Subsystem Linux today Windows equivalent Effort Notes
Capture xdg ScreenCast portal → PipeWire (dmabuf) DXGI Desktop Duplication (or Windows.Graphics.Capture) → D3D11 texture M DXGI gives a GPU B8G8R8A8 texture directly
Virtual display KWin/Mutter/Sway/gamescope protocols Indirect Display Driver (IDD) — kernel UMDF mini-driver XL ⚠️ the blocker: no user-mode API; C++ driver + code signing (test-sign or WHQL). Fallback: capture an existing monitor (loses the native-resolution feature) or a borderless window
Encode ffmpeg-next NVENC, CUDA hwframes Media Foundation H.264/HEVC/AV1, or NVENC SDK direct with a D3D11 device context (AVD3D11VADeviceContext) ML encode.rs AU/codec logic + NVENC option strings are portable; only the hwdevice + frame-pool glue swaps
Zero-copy bridge dmabuf → EGL/Vulkan → CUDA D3D11 texture → NVENC (shared texture / cudaImportExternalMemory + D3D12 fence) M optional — a portable CPU-copy path already exists, so v1 can skip this
Input (ptr/kbd) libei (RemoteDesktop portal) / wlr protocols SendInput (keybd_event/mouse_event) S the VK→evdev table just becomes VK→VIRTUAL_KEY (already Win32-native)
Input (gamepads) uinput X-Box-360 pad + FF rumble ViGEm (Virtual Gamepad Emulation) + HID reports M rumble back-channel maps to ViGEm notifications
Audio capture PipeWire sink-monitor WASAPI loopback (IAudioCaptureClient) SM also produces interleaved f32 — same AudioCapturer contract
Virtual mic PipeWire Audio/Source virtual audio device (VB-Cable-style WDM driver) or WASAPI render-to-fake-device M needs a driver or a bundled 3rd-party cable
sendmmsg batching gamestream/stream.rs already has a cfg(not(linux)) per-packet fallback nothing to do

Rough total: ~2,0004,000 LOC of new Rust (+ a C++ IDD driver if the virtual-display feature is kept), spread over capture/encode/vdisplay/input/audio.

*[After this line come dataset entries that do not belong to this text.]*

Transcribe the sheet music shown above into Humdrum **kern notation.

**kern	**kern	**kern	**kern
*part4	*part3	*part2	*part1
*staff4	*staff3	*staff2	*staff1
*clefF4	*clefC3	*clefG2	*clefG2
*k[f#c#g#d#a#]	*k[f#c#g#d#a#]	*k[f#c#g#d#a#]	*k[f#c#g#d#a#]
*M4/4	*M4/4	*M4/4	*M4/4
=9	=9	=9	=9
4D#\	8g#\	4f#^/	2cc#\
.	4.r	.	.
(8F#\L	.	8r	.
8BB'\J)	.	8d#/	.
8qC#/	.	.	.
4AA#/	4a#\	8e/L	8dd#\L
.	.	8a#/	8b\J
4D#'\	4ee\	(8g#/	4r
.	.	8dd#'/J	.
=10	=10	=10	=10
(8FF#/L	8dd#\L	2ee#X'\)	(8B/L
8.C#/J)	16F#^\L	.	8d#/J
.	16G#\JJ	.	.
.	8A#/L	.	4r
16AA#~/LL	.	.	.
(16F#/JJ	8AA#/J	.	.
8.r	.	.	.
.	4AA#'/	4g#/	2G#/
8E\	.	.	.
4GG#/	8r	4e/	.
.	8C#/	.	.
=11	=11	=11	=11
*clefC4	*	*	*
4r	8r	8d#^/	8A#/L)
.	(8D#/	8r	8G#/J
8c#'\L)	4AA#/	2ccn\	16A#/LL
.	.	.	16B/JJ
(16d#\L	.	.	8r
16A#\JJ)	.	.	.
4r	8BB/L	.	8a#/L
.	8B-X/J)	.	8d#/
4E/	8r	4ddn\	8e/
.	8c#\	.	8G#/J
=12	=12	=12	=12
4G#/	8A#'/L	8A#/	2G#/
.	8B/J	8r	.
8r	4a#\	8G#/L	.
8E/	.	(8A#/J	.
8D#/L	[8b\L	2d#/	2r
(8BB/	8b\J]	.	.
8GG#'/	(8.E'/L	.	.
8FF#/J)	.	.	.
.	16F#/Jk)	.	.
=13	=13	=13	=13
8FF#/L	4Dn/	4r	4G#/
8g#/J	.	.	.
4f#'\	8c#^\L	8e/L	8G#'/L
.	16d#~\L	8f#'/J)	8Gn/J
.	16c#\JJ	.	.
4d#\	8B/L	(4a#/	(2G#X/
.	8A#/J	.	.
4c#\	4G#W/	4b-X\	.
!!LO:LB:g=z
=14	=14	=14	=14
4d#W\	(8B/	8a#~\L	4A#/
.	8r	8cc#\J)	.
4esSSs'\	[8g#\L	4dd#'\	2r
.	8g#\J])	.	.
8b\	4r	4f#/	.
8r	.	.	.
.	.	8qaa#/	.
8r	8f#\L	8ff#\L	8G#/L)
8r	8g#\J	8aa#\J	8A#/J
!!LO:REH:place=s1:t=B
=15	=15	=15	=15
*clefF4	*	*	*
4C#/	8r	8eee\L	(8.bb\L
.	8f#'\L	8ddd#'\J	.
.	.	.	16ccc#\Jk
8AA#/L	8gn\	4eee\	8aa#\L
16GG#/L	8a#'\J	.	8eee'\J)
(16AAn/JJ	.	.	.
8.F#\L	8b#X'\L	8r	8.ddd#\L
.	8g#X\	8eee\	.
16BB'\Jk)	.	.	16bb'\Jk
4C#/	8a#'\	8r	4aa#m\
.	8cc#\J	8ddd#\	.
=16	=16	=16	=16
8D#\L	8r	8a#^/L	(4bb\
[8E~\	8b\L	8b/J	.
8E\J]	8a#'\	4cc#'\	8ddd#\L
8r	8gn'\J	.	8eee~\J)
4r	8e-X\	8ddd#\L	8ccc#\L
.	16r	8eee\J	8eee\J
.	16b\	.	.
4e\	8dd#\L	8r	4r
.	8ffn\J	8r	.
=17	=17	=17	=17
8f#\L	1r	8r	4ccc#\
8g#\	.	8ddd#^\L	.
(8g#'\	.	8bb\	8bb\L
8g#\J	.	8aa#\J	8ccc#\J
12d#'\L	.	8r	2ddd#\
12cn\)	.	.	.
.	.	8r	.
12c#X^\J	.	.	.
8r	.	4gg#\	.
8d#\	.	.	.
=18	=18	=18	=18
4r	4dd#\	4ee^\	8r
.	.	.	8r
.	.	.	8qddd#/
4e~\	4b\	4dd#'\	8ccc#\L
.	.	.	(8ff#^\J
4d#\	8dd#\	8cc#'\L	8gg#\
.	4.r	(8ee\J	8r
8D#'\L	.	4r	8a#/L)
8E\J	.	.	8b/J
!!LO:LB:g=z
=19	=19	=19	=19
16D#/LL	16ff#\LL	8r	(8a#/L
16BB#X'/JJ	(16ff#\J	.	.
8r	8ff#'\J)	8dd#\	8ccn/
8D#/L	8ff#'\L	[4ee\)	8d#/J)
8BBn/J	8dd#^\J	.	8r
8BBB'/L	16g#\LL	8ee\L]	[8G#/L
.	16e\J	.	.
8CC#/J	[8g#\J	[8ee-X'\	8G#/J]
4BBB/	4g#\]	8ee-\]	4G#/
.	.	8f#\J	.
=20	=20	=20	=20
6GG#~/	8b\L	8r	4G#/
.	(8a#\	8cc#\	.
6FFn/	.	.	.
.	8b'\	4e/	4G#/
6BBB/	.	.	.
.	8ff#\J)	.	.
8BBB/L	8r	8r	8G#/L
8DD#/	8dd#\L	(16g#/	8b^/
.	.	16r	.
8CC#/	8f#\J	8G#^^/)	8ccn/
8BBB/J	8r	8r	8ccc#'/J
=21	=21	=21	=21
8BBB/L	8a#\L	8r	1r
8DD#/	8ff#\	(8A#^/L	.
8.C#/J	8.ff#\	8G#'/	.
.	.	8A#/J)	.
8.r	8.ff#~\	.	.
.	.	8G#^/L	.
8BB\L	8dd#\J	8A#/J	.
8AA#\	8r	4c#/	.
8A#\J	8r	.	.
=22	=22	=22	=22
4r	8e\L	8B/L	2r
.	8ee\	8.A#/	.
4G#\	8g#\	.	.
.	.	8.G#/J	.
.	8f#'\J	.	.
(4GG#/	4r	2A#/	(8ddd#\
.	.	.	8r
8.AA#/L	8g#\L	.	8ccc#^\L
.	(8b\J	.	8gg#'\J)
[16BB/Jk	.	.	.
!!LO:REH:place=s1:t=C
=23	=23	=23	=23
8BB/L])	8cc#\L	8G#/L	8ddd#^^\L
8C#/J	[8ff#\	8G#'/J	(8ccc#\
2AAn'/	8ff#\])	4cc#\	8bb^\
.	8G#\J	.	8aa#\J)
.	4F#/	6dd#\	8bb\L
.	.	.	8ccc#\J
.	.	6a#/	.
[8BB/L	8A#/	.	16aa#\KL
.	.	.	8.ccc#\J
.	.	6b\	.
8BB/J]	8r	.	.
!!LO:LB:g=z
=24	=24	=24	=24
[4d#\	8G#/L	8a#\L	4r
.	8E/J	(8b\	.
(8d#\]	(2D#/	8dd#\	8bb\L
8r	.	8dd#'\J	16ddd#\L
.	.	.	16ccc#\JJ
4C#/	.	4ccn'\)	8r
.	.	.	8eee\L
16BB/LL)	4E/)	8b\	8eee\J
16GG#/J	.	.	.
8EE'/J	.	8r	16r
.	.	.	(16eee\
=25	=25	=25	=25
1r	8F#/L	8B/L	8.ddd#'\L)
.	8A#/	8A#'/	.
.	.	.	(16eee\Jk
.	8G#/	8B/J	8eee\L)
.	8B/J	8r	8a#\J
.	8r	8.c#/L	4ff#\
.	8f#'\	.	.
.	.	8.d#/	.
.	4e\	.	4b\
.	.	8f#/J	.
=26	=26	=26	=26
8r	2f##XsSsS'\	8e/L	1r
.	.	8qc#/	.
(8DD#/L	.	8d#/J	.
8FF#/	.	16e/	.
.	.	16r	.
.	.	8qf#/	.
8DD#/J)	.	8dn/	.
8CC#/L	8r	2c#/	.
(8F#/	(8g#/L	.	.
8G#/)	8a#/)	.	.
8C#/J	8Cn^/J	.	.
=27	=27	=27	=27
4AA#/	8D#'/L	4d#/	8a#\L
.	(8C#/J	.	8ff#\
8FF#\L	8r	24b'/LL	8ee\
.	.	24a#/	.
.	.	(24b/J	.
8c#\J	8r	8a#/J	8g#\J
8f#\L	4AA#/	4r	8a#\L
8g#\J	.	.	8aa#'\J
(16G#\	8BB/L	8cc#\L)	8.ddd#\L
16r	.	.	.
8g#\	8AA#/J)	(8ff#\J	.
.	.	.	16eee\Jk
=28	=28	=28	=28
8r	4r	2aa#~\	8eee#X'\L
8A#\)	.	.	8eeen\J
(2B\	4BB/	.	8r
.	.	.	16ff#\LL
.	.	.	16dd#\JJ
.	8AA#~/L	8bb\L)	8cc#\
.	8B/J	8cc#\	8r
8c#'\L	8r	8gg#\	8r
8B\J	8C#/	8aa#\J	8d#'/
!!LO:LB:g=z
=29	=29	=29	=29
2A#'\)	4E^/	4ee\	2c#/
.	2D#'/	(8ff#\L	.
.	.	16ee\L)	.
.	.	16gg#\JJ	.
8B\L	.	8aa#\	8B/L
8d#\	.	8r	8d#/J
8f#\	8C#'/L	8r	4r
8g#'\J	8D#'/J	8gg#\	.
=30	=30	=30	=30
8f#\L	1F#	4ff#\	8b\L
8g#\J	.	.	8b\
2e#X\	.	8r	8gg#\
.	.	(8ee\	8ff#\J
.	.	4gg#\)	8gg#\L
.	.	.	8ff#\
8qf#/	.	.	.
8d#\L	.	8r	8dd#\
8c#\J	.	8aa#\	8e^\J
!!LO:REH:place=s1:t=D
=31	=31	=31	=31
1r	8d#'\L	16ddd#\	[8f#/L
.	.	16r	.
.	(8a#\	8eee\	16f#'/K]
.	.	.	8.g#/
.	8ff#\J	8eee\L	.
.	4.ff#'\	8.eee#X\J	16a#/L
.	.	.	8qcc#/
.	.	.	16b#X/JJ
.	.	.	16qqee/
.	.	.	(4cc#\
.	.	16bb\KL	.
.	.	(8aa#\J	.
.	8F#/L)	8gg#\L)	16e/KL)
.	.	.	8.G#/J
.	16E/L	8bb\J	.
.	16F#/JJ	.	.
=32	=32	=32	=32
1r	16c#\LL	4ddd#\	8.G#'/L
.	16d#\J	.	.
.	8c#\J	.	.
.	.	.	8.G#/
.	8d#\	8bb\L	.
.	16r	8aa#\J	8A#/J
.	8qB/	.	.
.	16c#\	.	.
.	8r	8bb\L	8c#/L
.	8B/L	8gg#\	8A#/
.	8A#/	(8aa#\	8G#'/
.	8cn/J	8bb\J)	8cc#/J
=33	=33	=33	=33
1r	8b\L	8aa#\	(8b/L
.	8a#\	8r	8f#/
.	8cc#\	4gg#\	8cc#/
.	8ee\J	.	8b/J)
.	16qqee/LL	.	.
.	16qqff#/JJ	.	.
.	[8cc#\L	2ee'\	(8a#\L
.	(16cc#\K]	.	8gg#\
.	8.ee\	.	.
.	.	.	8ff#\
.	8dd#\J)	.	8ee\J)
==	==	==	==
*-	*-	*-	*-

Every reader rated the overall effort large; the input+audio layer alone is medium.

  1. Phase 0 — "basic Windows host" (no virtual display). Capture an existing monitor (DXGI Desktop Duplication) → Media Foundation/NVENC encode → SendInput + WASAPI loopback. This proves the whole stack on Windows with the smallest surface, reusing all of core/QUIC/GameStream/mgmt. It loses the per-client native-resolution output but is a working Windows host quickly.
  2. Phase 1 — input + audio parity. ViGEm gamepads + rumble; WASAPI virtual mic; D3D11→NVENC zero-copy.
  3. Phase 2 — the virtual display (IDD). The XL piece: a signed Indirect Display Driver that surfaces a client-sized monitor, captured via DXGI. This restores punktfunk's differentiator on Windows. Gated on solving driver signing/distribution.

Why it's deferred (not started now)

  • It's large, and the virtual-display blocker (IDD) is a kernel driver + signing problem outside Rust — not "somewhat manageable" as a side effort.
  • None of it is buildable or testable on the Linux dev box — it would be unvalidated code.

The architecture is ready whenever the work is scheduled; this doc + the clean trait boundaries are the down payment. Start at Phase 0 for the fastest path to a working Windows host.